For suicide and violence prevention, gpt‑oss‑20b’s tendency toward higher recall with acceptable precision suggests a cautious approach. Over‑escalation is preferable to under‑escalation in crisis intervention. However, 25–30% of high‑risk conversations go unflagged—an unacceptable safety gap that could be mitigated through fine‑tuning, prompt engineering, and iterative benchmarking.

In healthcare contexts, the goal should be zero false negatives while keeping false positives manageable to avoid staff overload. The moderate precision indicates a substantial volume of false‑positive escalations, necessitating robust staffing and protocols for triage.

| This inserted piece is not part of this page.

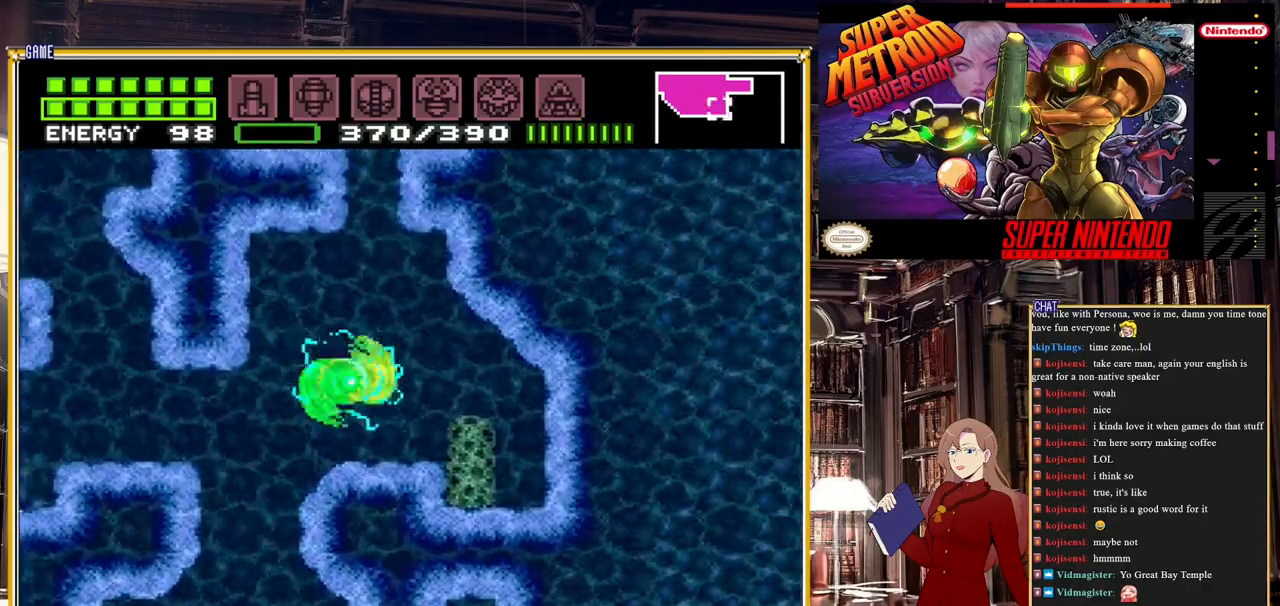
{"buttons": ["DPAD_RIGHT"], "events": [[50, "DPAD_LEFT", "down"], [150, "DPAD_LEFT", "up"], [383, "DPAD_RIGHT", "down"]]}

5.1  Severity and Breadth of Harm

Low‑risk recall (23–27%) is especially concerning: these conversations often represent early warning signs. Missing them could allow escalation toward self‑harm. Even with better high‑risk recall (75–79%), the remaining 20–25% of genuine crises go undetected, an unacceptable failure rate for life‑or‑death scenarios (Stade et al., 2024).

These limitations extend beyond individual users to entire mental‑health ecosystems: false positives strain resources; missed low‑risk signals disproportionately affect populations who express distress differently due to cultural or socioeconomic factors. Consistent deficits across reasoning levels suggest that current LLM architectures may be fundamentally inadequate for nuanced harm detection.

5.2 Novelty

This study introduces the first systematic benchmark for harm detection in mental‑health contexts, challenging the assumption that increased computation improves safety. The synthetic dataset demonstrates that realistic crisis conversations can be generated at scale, opening new avenues for safety research. Crucially, results indicate that architectural innovations—not merely larger models or higher reasoning—are needed to achieve clinically acceptable performance.

5.3 Reproducibility

The methodology—including persona creation, conversation type distributions, and evaluation framework—is fully reproducible. Standard APIs (OpenAI SDK, OpenRouter) and structured data formats (Pydantic, JSONL) ensure that other researchers can replicate or extend the work across different model architectures. Availability of the dataset, evaluation code, and system prompts allows validation against alternative approaches. However, reliance on synthetic data generated by Qwen 3 235b introduces potential biases; real‑world crisis conversation data should be incorporated when ethically feasible.

5.4 Methodological Insights & Limitations

Synthetic generation is ethically necessary but may miss genuine complexity. Three‑turn conversations are practical for evaluation yet do not reflect extended interactions typical of real support scenarios. The tool‑calling framework provides structure but may overlook nuanced clinical reasoning needed for harm detection. Future research should explore multi‑modal inputs (text, voice, behavioral cues), longer histories, and integration with established clinical assessment tools.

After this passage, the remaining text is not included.